Would you quote the material below from its first line through the line containing "Flughafen Lukla in", exactly and with both ends included?

### Recorded information

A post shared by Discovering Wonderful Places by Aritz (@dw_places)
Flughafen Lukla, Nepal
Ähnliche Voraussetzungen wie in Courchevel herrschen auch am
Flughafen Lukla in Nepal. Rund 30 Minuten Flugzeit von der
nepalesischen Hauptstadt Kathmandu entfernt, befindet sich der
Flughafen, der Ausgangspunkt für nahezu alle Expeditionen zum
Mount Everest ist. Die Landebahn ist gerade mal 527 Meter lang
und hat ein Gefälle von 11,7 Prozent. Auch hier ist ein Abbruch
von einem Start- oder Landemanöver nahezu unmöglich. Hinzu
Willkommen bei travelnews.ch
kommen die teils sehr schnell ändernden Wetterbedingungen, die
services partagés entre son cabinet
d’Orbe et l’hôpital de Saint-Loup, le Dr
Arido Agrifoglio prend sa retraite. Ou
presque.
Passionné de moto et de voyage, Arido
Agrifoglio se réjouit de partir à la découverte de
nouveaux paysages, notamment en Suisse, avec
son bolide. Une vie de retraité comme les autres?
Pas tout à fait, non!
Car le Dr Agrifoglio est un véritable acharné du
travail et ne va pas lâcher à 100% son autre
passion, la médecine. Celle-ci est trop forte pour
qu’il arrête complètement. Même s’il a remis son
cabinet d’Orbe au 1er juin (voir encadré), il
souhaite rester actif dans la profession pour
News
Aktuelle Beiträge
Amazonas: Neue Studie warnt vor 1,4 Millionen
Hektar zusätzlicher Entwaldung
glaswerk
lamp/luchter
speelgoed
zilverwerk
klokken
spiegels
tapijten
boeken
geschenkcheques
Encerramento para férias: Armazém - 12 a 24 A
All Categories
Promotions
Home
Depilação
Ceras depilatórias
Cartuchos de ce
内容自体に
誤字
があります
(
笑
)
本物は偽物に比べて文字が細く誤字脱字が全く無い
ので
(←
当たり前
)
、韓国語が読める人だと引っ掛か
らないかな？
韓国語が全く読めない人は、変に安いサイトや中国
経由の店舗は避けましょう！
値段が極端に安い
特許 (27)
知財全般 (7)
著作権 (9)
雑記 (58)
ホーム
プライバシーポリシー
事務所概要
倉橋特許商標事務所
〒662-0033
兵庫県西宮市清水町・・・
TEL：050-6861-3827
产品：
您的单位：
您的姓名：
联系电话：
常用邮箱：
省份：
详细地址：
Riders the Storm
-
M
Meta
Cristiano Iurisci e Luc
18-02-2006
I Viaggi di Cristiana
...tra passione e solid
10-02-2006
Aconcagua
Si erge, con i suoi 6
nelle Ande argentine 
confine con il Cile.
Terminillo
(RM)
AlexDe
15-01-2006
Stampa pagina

######

Expected answer.
A post shared by Discovering Wonderful Places by Aritz (@dw_places)
Flughafen Lukla, Nepal
Ähnliche Voraussetzungen wie in Courchevel herrschen auch am
Flughafen Lukla in Nepal. Rund 30 Minuten Flugzeit von der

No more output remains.